Hello Valerie,
We were at Langley, Whidbey Island yesterday and we sighted upon this beautiful tree with upside down bunch of white flowers at downtown Langley . It was somewhere inside the little shopping area, beside the Useless Bay Coffee Company. The tree had a lovely bird bath below it. Attached is a picture of the tree.
I have been piqued by this lovely tree and cannot tell what it is. We asked the local garden store lady, the wine shop owner (Nancy) and the sandwich store owner(Sandy) and none of them could help us. I would much appreciate if you can tell me what is the name of this mysterious tree with such lovely riotous June blooms ?

## Exercise prompt
Copy word for word everything from "I have been" down to "June blooms ?" in the message about the flowering tree in Langley.

## Data listing
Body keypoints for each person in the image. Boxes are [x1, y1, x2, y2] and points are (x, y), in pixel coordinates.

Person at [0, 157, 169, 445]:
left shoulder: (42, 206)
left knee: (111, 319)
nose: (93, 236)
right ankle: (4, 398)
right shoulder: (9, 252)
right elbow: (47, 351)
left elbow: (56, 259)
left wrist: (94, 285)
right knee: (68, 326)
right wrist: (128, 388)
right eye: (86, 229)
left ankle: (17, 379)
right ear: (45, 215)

* * *

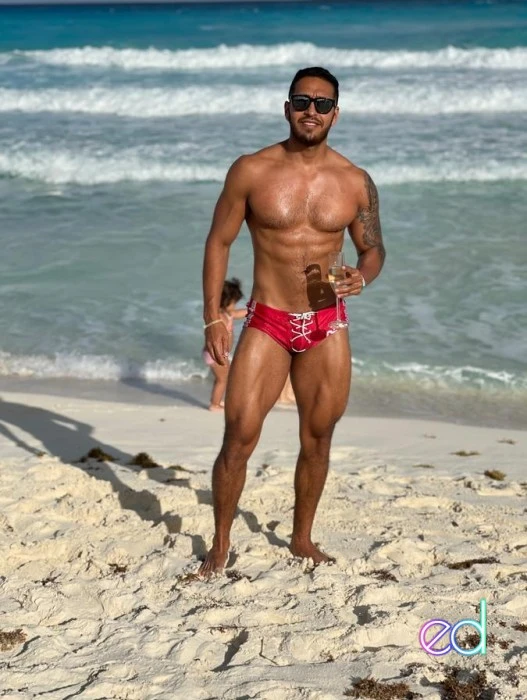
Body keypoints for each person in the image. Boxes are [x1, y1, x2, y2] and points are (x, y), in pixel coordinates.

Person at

## Exercise solution
I have been piqued by this lovely tree and cannot tell what it is. We asked the local garden store lady, the wine shop owner (Nancy) and the sandwich store owner(Sandy) and none of them could help us. I would much appreciate if you can tell me what is the name of this mysterious tree with such lovely riotous June blooms ?